STORED DATA:
● ● ● ●

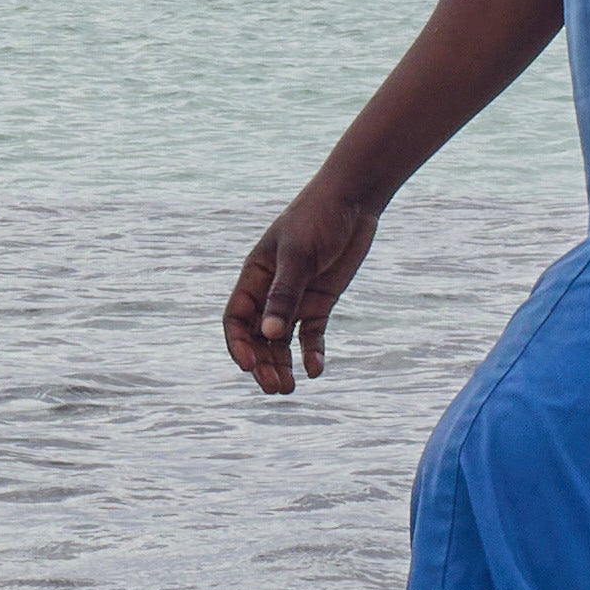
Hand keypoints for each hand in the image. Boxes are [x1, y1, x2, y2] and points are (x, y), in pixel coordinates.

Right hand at [223, 180, 383, 396]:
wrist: (352, 201)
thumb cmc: (317, 218)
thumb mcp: (298, 255)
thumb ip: (285, 294)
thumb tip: (269, 335)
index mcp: (254, 277)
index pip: (236, 319)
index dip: (238, 344)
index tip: (249, 366)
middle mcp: (271, 292)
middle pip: (258, 337)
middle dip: (263, 364)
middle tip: (276, 388)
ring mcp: (296, 298)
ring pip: (282, 341)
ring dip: (283, 364)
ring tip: (290, 388)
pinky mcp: (320, 302)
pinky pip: (311, 334)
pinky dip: (311, 352)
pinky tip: (316, 370)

● ● ● ●

PROBLEM TO WORK ON: Search the data above for the word "hand" and show every line that has it.

ANSWER TO THIS TASK:
Hand keypoints for each hand in the image. Boxes are [x1, y1, x2, y2] and points are (x, y), in pixel coordinates.
Right hand at [223, 180, 383, 396]:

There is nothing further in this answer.